◆ **Exercise aim**
Check each line of the records below for the word "degrees" and give the number of lines that have it, with nothing added.

◆ **The records**

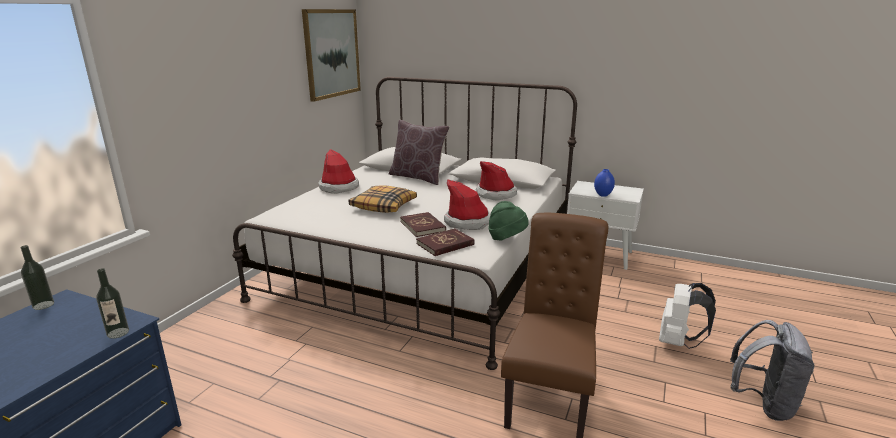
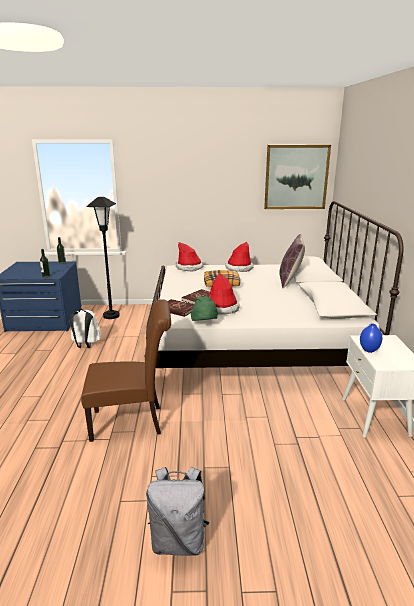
camera: 65 degrees right, 0 degrees up
(186, 357) = (111, 315): none -> black floor lamp
(496, 194) = (291, 307): hat -> hat (189, 267)
(678, 342) = (246, 481): white backpack -> white backpack (86, 345)

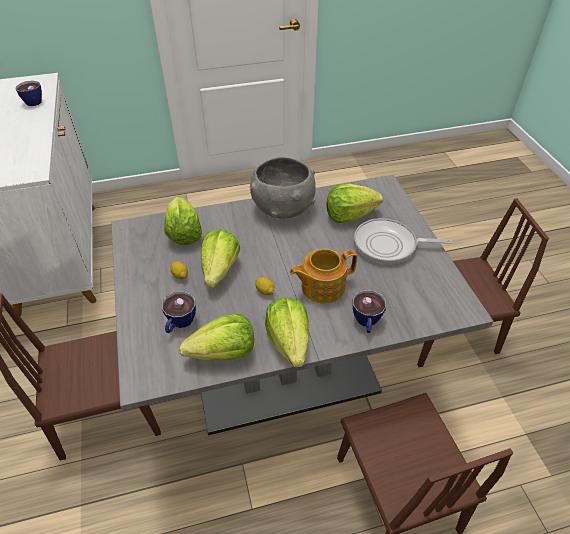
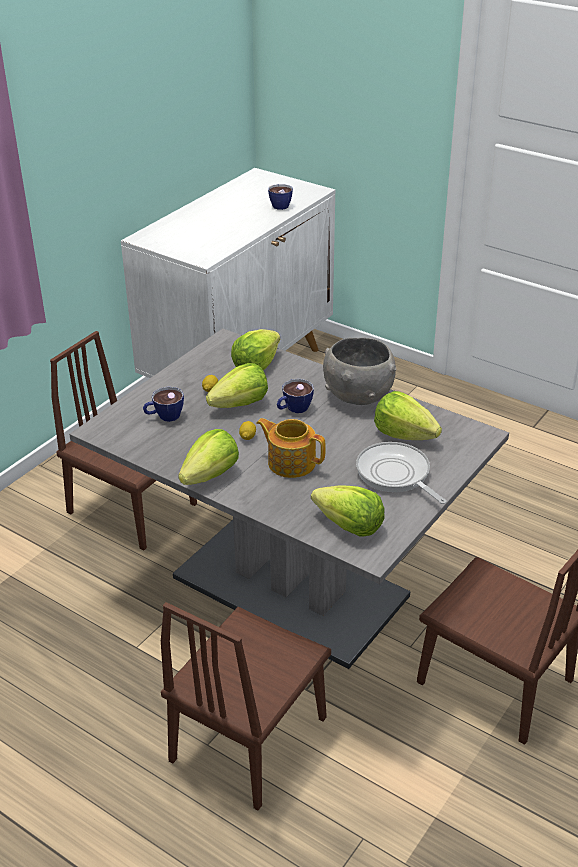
camera: 50 degrees right, 10 degrees down
(224, 353) = (162, 451): lettuce -> lettuce (349, 526)
(366, 322) = (281, 504): cup -> cup (293, 409)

◆ **Result of this task**
2